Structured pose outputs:
★ ★ ★ ★ ★
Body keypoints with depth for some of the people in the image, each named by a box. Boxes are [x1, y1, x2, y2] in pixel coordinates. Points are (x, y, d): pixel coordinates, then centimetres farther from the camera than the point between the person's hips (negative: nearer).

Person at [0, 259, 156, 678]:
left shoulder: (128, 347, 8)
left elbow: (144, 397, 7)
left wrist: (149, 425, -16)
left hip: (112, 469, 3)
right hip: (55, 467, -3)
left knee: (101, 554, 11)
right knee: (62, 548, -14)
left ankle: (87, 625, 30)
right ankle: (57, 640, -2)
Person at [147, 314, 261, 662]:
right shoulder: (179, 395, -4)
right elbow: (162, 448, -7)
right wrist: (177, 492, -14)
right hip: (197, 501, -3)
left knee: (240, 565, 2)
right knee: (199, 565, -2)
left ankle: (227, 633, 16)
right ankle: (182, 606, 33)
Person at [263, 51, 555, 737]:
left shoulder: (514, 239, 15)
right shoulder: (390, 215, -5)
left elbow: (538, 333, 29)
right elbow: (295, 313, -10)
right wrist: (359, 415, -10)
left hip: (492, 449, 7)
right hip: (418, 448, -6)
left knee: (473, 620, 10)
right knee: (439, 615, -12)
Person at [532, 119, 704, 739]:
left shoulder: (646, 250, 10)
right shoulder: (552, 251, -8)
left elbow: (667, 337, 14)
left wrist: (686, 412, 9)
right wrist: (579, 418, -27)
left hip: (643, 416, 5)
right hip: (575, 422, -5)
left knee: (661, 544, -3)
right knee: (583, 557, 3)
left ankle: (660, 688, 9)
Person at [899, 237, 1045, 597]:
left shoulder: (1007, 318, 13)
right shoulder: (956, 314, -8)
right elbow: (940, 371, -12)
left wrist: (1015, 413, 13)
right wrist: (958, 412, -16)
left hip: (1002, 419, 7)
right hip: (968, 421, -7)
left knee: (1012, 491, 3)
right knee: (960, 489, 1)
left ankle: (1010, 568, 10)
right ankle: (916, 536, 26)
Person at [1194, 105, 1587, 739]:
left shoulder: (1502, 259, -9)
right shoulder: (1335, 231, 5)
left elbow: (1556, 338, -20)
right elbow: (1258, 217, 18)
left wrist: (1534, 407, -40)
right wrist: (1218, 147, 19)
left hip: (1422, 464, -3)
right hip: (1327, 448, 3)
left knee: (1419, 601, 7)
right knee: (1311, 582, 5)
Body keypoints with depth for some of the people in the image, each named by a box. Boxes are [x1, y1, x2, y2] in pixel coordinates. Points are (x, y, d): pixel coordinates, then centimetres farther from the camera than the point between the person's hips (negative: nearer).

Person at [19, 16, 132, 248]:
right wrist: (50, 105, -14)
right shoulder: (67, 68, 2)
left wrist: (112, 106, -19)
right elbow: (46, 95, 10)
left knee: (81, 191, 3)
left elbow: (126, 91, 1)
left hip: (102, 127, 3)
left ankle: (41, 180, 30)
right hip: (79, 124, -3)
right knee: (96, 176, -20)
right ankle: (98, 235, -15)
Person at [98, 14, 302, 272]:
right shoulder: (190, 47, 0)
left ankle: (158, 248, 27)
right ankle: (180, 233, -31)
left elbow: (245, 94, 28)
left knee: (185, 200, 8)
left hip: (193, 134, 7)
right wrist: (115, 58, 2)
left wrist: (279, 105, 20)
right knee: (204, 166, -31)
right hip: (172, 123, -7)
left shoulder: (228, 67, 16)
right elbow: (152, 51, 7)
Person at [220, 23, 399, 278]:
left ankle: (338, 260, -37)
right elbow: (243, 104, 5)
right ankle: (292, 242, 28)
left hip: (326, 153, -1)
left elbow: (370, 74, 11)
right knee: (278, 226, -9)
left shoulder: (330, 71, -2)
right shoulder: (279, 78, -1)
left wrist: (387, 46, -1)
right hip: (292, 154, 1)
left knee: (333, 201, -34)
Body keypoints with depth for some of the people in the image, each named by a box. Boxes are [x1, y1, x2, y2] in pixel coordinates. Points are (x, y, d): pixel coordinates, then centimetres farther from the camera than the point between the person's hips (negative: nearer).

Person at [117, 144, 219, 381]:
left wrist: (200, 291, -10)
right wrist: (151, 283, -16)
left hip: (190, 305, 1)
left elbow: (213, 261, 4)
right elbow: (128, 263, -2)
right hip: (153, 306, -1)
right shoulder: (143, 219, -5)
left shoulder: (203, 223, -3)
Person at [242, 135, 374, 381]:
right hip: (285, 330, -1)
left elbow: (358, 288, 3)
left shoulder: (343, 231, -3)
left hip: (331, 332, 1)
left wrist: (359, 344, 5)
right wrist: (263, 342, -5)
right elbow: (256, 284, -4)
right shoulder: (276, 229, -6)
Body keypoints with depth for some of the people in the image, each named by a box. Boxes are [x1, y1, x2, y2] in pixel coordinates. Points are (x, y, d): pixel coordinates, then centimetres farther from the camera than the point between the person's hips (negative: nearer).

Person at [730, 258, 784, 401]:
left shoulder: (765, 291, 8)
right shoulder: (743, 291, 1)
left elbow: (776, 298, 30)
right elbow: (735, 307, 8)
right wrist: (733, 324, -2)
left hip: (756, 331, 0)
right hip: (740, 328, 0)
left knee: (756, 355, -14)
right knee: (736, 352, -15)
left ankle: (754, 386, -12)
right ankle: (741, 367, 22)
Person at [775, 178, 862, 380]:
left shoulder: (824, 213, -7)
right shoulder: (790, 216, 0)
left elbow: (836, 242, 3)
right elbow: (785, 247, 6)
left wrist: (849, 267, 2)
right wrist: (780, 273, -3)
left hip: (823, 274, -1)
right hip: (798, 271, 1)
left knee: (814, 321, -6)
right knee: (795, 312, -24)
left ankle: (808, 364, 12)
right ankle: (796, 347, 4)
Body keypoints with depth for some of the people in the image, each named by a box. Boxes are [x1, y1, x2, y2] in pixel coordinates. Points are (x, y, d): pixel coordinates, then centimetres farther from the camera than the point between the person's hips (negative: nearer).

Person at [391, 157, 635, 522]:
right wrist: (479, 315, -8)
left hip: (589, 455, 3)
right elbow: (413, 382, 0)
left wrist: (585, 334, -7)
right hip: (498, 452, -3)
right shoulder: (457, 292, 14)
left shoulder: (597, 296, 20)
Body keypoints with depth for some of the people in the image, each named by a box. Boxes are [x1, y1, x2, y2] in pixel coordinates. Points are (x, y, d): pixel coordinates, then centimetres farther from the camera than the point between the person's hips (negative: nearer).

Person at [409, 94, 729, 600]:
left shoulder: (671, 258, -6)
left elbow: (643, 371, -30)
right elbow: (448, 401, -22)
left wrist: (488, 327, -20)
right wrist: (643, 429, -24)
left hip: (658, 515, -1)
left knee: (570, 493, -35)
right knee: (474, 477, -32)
★ ★ ★ ★ ★
Work to complete :: Set down the data exactly.

Solution to the problem ::
Body keypoints with depth for some of the people in the image, each named by a box. Boxes are [x1, y1, x2, y2] in pixel coordinates. Points are (x, y, d): pixel coordinates, then centimetres farther from the camera than the point between the person's hips (negative: nearer).

Person at [0, 259, 156, 678]:
left shoulder: (128, 347, 8)
left elbow: (144, 397, 7)
left wrist: (149, 425, -16)
left hip: (112, 469, 3)
right hip: (55, 467, -3)
left knee: (101, 554, 11)
right knee: (62, 548, -14)
left ankle: (87, 625, 30)
right ankle: (57, 640, -2)
Person at [147, 314, 261, 662]:
right shoulder: (179, 395, -4)
right elbow: (162, 448, -7)
right wrist: (177, 492, -14)
right hip: (197, 501, -3)
left knee: (240, 565, 2)
right knee: (199, 565, -2)
left ankle: (227, 633, 16)
right ankle: (182, 606, 33)
Person at [263, 51, 555, 737]:
left shoulder: (514, 239, 15)
right shoulder: (390, 215, -5)
left elbow: (538, 333, 29)
right elbow: (295, 313, -10)
right wrist: (359, 415, -10)
left hip: (492, 449, 7)
right hip: (418, 448, -6)
left knee: (473, 620, 10)
right knee: (439, 615, -12)
Person at [532, 119, 704, 739]:
left shoulder: (646, 250, 10)
right shoulder: (552, 251, -8)
left elbow: (667, 337, 14)
left wrist: (686, 412, 9)
right wrist: (579, 418, -27)
left hip: (643, 416, 5)
right hip: (575, 422, -5)
left knee: (661, 544, -3)
right knee: (583, 557, 3)
left ankle: (660, 688, 9)
Person at [899, 237, 1045, 597]:
left shoulder: (1007, 318, 13)
right shoulder: (956, 314, -8)
right elbow: (940, 371, -12)
left wrist: (1015, 413, 13)
right wrist: (958, 412, -16)
left hip: (1002, 419, 7)
right hip: (968, 421, -7)
left knee: (1012, 491, 3)
right knee: (960, 489, 1)
left ankle: (1010, 568, 10)
right ankle: (916, 536, 26)
Person at [1194, 105, 1587, 739]:
left shoulder: (1502, 259, -9)
right shoulder: (1335, 231, 5)
left elbow: (1556, 338, -20)
right elbow: (1258, 217, 18)
left wrist: (1534, 407, -40)
right wrist: (1218, 147, 19)
left hip: (1422, 464, -3)
right hip: (1327, 448, 3)
left knee: (1419, 601, 7)
right knee: (1311, 582, 5)
Body keypoints with depth for some of the people in the image, each named by a box. Boxes are [x1, y1, x2, y2] in pixel coordinates. Points are (x, y, d): pixel coordinates, then centimetres farther from the camera than the point between the person's hips (negative: nearer).

Person at [19, 16, 132, 248]:
right wrist: (50, 105, -14)
right shoulder: (67, 68, 2)
left wrist: (112, 106, -19)
right elbow: (46, 95, 10)
left knee: (81, 191, 3)
left elbow: (126, 91, 1)
left hip: (102, 127, 3)
left ankle: (41, 180, 30)
right hip: (79, 124, -3)
right knee: (96, 176, -20)
right ankle: (98, 235, -15)
Person at [98, 14, 302, 272]:
right shoulder: (190, 47, 0)
left ankle: (158, 248, 27)
right ankle: (180, 233, -31)
left elbow: (245, 94, 28)
left knee: (185, 200, 8)
left hip: (193, 134, 7)
right wrist: (115, 58, 2)
left wrist: (279, 105, 20)
right knee: (204, 166, -31)
right hip: (172, 123, -7)
left shoulder: (228, 67, 16)
right elbow: (152, 51, 7)
Person at [220, 23, 399, 278]:
left ankle: (338, 260, -37)
right elbow: (243, 104, 5)
right ankle: (292, 242, 28)
left hip: (326, 153, -1)
left elbow: (370, 74, 11)
right knee: (278, 226, -9)
left shoulder: (330, 71, -2)
right shoulder: (279, 78, -1)
left wrist: (387, 46, -1)
right hip: (292, 154, 1)
left knee: (333, 201, -34)
Body keypoints with depth for some of the people in the image, each named by a box. Boxes are [x1, y1, x2, y2] in pixel coordinates. Points are (x, y, d): pixel coordinates, then centimetres farther from the camera than the point between the person's hips (negative: nearer).

Person at [117, 144, 219, 381]:
left wrist: (200, 291, -10)
right wrist: (151, 283, -16)
left hip: (190, 305, 1)
left elbow: (213, 261, 4)
right elbow: (128, 263, -2)
right hip: (153, 306, -1)
right shoulder: (143, 219, -5)
left shoulder: (203, 223, -3)
Person at [242, 135, 374, 381]:
right hip: (285, 330, -1)
left elbow: (358, 288, 3)
left shoulder: (343, 231, -3)
left hip: (331, 332, 1)
left wrist: (359, 344, 5)
right wrist: (263, 342, -5)
right elbow: (256, 284, -4)
right shoulder: (276, 229, -6)
Body keypoints with depth for some of the people in the image, each named by a box. Boxes are [x1, y1, x2, y2] in pixel coordinates. Points are (x, y, d): pixel coordinates, then centimetres farther from the camera than the point between the person's hips (negative: nearer).

Person at [730, 258, 784, 401]:
left shoulder: (765, 291, 8)
right shoulder: (743, 291, 1)
left elbow: (776, 298, 30)
right elbow: (735, 307, 8)
right wrist: (733, 324, -2)
left hip: (756, 331, 0)
right hip: (740, 328, 0)
left knee: (756, 355, -14)
right knee: (736, 352, -15)
left ankle: (754, 386, -12)
right ankle: (741, 367, 22)
Person at [775, 178, 862, 380]:
left shoulder: (824, 213, -7)
right shoulder: (790, 216, 0)
left elbow: (836, 242, 3)
right elbow: (785, 247, 6)
left wrist: (849, 267, 2)
right wrist: (780, 273, -3)
left hip: (823, 274, -1)
right hip: (798, 271, 1)
left knee: (814, 321, -6)
right knee: (795, 312, -24)
left ankle: (808, 364, 12)
right ankle: (796, 347, 4)
Body keypoints with depth for some of the people in the image, each named by a box. Boxes are [x1, y1, x2, y2] in pixel coordinates. Points are (x, y, d): pixel coordinates, then centimetres farther from the camera than the point between the person's hips (negative: nearer).

Person at [391, 157, 635, 522]:
right wrist: (479, 315, -8)
left hip: (589, 455, 3)
right elbow: (413, 382, 0)
left wrist: (585, 334, -7)
right hip: (498, 452, -3)
right shoulder: (457, 292, 14)
left shoulder: (597, 296, 20)
Body keypoints with depth for some of the people in the image, each named by a box. Boxes are [x1, y1, x2, y2] in pixel coordinates. Points are (x, y, d): pixel coordinates, then centimetres farther from the camera than the point between the person's hips (negative: nearer).

Person at [409, 94, 729, 600]:
left shoulder: (671, 258, -6)
left elbow: (643, 371, -30)
right elbow: (448, 401, -22)
left wrist: (488, 327, -20)
right wrist: (643, 429, -24)
left hip: (658, 515, -1)
left knee: (570, 493, -35)
right knee: (474, 477, -32)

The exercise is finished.